● **What to work on**
Return each line from the items below that contains the word "values".

● **Data for the task**
=====

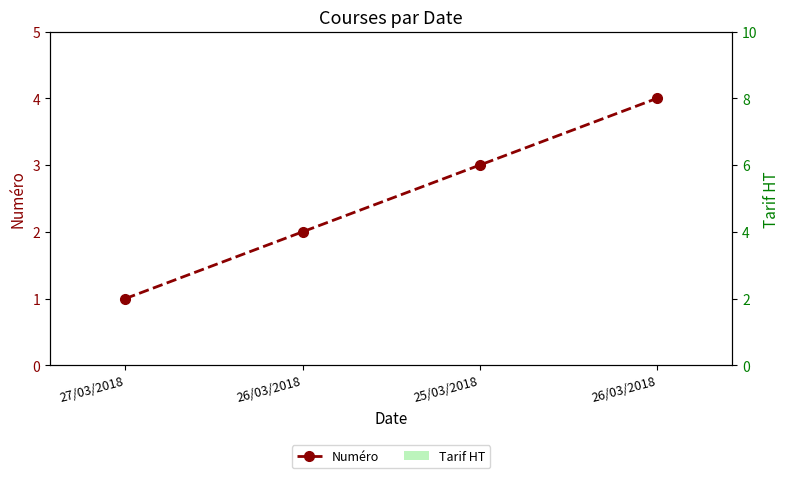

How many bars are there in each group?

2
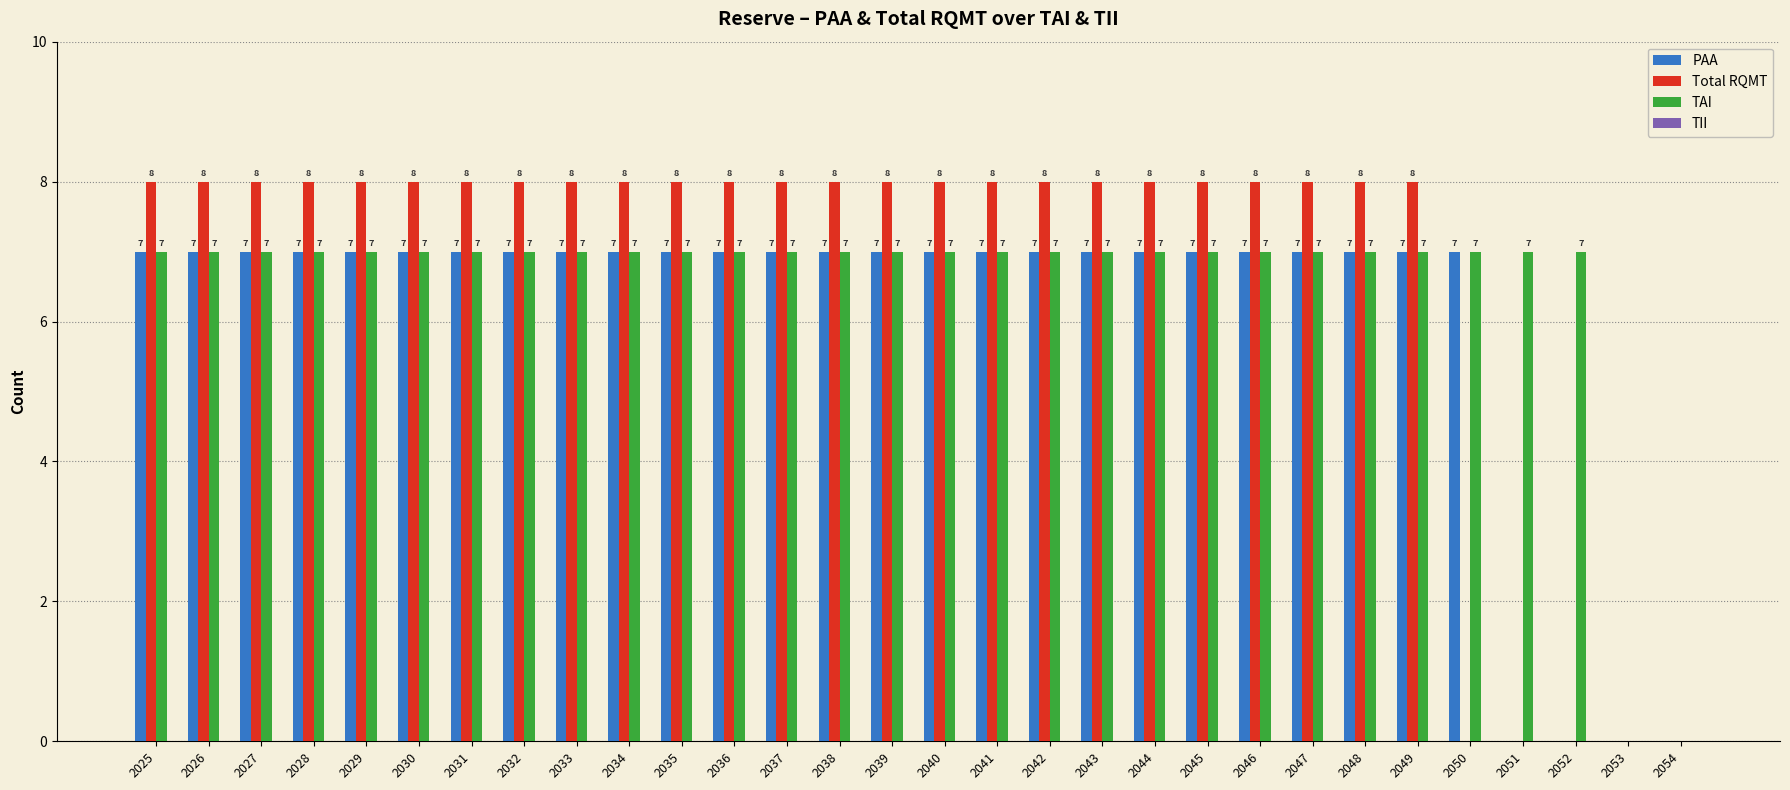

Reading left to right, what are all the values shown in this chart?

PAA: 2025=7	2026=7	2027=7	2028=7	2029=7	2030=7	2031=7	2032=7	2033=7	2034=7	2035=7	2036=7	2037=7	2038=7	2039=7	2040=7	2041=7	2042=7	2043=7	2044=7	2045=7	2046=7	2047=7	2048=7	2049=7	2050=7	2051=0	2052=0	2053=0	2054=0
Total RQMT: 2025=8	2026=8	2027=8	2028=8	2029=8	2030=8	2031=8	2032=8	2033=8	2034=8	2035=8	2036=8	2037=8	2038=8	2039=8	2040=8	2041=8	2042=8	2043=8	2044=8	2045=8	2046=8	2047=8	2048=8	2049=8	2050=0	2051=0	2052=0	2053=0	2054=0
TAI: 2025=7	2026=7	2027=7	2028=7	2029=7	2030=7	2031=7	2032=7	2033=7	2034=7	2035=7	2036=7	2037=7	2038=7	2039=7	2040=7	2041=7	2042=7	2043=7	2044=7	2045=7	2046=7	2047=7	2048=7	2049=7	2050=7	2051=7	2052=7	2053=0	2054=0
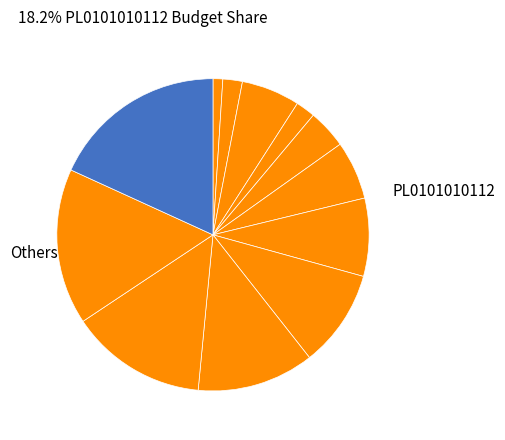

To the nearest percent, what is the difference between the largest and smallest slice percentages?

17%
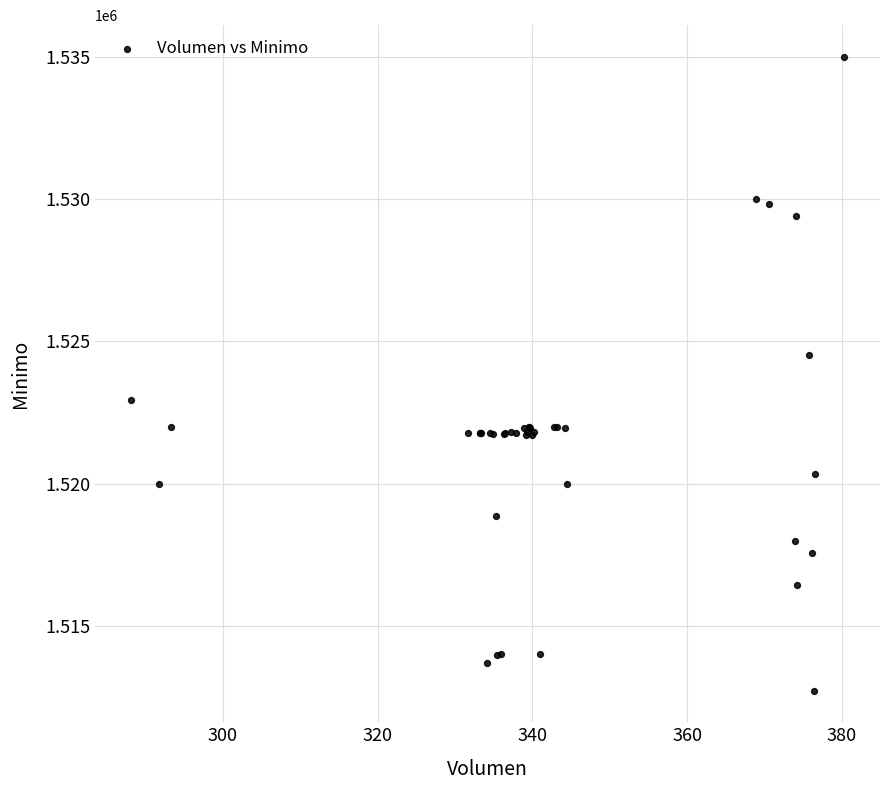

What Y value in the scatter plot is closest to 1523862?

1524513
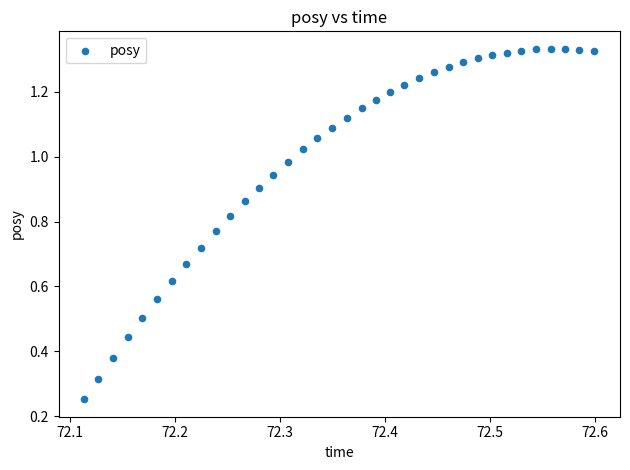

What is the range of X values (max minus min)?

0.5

=====

● **Result below**
Reading left to right, what are all the values shown in this chart?
What is the range of X values (max minus min)?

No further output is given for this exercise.